Le secrétaire général du syndicat des travailleurs de l’enseignement supérieur (SYNTES) n’a pas mis du temps pour apporter son droit de réponse au  secrétaire général du Sudes, Oumar Dia. Il annonce que les propos de ce dernier  selon lesquels le recteur a envoyé des nervis pour violenter des enseignants ne sont pas conformes à la réalité.
Joint au téléphone , le secrétaire général du SYNTES se désole des agissements de quelques enseignants à l’Ensept. Pour rappel, un groupe d’enseignants est venu perturber, samedi dernier, à l’Ensept, le bon fonctionnement des examens. Et pour remettre de l’ordre dans l’espace universitaire, d’après ses dires, des agents de sécurité, sur autorisation du rectorat, sont venus en renfort pour sécuriser et protéger les biens et les personnes à l’intérieur.
 Ainsi, le secrétaire général du SYNTES dément formellement le propos du secrétaire général du Sudes qui, dit-il « n’est pas vrai et est contraire à la réalité>>. D’après lui, l’intervention de la brigade mobile est dans l’ordre normal des choses car s’il s’agissait des étudiants ou  des personnes extérieures, les agents de sécurité auraient agi de la même manière. «  Il n’y a jamais eu de violence, il n’y a jamais eu de bastonnade, ni de coup donné. Des vidéos des images sont disponibles. Aucune violence n’a été perpétrée. Donc je me porte à faux contre les accusations du secrétaire général du Sudes et je me garde le droit de porter plainte cette fois-ci. Mais, je lui demande de savoir raison garder pour que ses déclarations soient beaucoup plus responsables.>>
Dans cette lancée, il invite son ami et frère, le secrétaire général, Oumar Dia à retirer ses propos et présenter ses excuses à ces travailleurs qui font leur travail  24 h/24. Parce que, « ces déclarations  sont très dangereuses et ce sont des déclarations qui peuvent saper même l’unité des trois corps qui composent l’université à savoir le corps enseignant, le corps des personnels administratifs techniques et de service dont ces vigiles font partie et le corps des étudiants », juge -t-il.

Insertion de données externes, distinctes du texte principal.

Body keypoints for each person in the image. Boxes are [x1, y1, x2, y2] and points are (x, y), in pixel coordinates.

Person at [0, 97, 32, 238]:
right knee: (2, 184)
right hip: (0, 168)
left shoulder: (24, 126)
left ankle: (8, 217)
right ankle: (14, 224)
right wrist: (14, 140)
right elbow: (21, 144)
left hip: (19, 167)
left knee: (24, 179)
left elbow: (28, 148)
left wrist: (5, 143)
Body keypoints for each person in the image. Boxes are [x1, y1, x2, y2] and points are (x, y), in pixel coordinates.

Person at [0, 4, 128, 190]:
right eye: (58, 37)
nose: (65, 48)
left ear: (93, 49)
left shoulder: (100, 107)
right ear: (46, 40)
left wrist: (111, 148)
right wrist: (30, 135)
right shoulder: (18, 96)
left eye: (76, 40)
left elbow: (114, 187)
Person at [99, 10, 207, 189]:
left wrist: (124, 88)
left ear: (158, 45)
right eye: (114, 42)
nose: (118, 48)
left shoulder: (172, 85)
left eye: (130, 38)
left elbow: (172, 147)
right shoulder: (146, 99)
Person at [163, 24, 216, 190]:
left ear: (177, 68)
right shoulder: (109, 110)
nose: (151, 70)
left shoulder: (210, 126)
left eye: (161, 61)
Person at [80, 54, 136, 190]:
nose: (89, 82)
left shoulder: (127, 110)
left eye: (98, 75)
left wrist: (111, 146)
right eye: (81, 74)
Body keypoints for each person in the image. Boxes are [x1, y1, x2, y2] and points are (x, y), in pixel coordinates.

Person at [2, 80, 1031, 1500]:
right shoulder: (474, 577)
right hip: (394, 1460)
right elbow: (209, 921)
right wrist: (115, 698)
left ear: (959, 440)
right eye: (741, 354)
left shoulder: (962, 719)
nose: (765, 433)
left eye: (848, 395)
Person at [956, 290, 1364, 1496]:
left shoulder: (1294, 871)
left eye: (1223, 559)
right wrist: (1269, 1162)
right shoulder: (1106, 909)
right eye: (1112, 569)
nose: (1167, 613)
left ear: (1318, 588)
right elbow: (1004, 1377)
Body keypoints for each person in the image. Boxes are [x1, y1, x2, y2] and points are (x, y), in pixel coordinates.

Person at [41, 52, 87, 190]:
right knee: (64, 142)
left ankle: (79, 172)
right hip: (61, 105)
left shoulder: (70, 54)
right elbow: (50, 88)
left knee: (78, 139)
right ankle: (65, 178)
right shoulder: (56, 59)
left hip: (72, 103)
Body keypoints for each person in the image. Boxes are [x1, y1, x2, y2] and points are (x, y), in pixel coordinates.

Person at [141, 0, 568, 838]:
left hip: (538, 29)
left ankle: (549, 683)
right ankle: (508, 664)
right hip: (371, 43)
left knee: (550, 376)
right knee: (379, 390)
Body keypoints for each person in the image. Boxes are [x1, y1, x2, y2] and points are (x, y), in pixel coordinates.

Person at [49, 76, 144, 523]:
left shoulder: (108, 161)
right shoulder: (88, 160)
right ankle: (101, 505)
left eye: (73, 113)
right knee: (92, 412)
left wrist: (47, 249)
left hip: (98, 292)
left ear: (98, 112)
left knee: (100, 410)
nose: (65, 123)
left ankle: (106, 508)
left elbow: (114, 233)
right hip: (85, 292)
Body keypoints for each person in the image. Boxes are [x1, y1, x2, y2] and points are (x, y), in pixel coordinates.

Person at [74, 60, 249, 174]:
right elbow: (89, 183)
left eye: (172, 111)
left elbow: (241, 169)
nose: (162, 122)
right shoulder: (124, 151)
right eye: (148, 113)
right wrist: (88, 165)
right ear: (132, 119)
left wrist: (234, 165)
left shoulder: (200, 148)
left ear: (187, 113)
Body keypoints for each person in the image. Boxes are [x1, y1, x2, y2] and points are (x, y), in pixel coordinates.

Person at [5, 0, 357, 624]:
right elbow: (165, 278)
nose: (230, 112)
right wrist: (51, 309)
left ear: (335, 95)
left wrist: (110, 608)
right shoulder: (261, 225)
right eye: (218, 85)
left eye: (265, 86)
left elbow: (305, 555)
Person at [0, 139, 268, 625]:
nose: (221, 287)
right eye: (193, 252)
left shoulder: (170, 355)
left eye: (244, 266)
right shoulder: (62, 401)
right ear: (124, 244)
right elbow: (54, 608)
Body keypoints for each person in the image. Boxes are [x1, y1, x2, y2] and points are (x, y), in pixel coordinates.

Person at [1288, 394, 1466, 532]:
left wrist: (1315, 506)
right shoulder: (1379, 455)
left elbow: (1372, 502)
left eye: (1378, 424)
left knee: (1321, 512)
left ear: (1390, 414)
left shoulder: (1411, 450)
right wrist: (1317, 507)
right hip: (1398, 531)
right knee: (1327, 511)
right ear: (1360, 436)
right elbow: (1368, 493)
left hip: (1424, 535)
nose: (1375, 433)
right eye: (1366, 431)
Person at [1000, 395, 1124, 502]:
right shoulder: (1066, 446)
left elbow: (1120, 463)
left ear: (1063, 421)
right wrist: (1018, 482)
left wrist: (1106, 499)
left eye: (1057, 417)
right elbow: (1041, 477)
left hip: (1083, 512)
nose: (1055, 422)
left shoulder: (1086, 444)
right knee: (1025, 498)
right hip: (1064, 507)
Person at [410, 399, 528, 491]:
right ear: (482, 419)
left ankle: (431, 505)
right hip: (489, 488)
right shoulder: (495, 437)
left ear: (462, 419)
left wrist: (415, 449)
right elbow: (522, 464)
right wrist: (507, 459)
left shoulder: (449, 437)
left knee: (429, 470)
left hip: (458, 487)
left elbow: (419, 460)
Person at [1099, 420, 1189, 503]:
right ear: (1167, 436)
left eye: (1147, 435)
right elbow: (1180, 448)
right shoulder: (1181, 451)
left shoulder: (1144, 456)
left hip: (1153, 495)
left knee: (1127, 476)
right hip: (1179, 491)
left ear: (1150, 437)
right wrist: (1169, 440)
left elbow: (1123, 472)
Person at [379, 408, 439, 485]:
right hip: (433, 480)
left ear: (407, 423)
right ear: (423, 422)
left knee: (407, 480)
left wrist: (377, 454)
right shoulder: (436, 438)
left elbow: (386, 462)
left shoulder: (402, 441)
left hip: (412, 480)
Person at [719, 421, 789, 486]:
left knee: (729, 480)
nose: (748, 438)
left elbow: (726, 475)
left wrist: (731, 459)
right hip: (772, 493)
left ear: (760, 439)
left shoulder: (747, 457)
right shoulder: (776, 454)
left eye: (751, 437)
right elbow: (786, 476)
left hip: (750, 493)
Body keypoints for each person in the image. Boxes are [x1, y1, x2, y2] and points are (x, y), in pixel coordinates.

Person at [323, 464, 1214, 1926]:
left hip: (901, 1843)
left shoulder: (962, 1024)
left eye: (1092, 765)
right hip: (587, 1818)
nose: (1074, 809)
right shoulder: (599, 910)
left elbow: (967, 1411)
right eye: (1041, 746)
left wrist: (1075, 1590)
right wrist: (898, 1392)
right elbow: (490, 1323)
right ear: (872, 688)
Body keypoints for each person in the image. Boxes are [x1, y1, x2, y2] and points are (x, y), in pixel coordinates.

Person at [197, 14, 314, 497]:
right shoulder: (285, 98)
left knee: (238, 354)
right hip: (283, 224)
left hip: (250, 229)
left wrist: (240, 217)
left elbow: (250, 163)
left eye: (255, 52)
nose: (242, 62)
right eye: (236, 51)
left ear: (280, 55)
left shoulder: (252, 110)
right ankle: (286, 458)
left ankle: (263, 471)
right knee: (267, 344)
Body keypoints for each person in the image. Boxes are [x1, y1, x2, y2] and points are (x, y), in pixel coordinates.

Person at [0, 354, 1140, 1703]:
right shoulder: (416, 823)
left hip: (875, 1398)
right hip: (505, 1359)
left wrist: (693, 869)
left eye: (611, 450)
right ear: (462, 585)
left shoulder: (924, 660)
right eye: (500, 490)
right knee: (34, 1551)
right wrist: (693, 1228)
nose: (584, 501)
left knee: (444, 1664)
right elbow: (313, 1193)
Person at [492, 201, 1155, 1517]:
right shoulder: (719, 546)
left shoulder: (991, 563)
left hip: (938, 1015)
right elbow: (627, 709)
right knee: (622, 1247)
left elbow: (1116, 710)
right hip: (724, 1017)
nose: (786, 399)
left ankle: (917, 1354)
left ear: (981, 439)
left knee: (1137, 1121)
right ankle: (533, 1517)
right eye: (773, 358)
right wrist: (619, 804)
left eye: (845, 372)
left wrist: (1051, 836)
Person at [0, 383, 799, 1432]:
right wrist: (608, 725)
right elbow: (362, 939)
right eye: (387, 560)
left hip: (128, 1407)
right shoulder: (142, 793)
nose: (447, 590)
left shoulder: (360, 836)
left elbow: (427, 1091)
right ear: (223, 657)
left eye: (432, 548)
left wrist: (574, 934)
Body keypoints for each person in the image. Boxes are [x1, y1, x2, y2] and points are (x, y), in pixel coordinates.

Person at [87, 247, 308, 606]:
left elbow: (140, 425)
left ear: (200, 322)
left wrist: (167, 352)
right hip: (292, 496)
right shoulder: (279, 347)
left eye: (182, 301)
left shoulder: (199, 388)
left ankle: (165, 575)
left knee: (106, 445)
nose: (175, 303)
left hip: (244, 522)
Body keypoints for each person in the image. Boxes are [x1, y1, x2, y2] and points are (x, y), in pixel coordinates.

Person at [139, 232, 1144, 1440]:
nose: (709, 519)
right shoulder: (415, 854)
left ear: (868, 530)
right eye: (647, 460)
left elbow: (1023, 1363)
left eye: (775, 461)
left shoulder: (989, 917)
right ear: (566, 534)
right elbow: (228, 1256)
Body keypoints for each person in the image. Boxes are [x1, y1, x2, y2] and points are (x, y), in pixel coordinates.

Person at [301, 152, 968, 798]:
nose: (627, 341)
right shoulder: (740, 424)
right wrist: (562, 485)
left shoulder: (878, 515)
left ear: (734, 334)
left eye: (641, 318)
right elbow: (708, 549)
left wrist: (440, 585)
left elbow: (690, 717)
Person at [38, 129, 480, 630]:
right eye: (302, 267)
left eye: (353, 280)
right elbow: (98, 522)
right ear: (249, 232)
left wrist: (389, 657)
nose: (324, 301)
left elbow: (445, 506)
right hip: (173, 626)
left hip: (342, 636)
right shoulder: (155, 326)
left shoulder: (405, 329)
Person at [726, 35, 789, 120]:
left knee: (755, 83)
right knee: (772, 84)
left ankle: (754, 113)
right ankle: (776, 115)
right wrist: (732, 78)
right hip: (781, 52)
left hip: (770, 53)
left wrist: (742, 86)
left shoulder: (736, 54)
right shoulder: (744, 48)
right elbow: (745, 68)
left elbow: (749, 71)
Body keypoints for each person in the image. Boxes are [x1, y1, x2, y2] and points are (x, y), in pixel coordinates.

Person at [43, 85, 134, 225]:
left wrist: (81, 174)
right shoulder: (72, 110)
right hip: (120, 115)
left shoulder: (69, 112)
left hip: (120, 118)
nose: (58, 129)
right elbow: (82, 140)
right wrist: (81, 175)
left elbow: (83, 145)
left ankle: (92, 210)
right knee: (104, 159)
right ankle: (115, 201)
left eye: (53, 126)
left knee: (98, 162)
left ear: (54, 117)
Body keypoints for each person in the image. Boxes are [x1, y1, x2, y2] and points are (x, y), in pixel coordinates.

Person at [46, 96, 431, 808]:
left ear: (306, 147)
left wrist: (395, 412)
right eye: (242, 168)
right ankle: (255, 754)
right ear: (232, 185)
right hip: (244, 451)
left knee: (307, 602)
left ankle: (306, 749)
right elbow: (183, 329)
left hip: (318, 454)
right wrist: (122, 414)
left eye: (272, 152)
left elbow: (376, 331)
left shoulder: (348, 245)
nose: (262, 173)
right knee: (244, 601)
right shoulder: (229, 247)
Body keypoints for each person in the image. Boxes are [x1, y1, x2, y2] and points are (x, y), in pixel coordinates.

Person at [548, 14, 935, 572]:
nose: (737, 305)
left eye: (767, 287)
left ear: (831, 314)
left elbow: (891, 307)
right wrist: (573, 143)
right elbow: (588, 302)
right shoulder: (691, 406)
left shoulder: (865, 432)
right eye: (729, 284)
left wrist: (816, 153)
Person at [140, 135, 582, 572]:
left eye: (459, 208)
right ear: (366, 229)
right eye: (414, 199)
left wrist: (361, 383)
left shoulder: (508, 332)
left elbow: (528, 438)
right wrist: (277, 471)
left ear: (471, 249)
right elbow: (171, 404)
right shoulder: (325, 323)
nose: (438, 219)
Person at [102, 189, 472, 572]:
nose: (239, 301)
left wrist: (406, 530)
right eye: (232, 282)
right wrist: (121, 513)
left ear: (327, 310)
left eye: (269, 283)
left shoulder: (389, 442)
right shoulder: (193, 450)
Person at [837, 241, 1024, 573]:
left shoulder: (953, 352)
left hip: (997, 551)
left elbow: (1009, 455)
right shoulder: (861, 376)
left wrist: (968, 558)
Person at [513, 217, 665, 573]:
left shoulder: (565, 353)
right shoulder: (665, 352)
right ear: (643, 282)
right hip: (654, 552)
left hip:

Et d’en conclure : «Je le dis et je le répète. Le recteur n’a jamais envoyé de nervis dans le campus pédagogique. On n’a jamais vu de nervis à l’intérieur de l’université. Et donc, le dire c’est manquer de respect aux agents de sécurité, c’est manquer de respect à notre organisation syndicale où la plupart de ces agents là sont syndiqués affiliés  et de manquer de respect à l’institution ».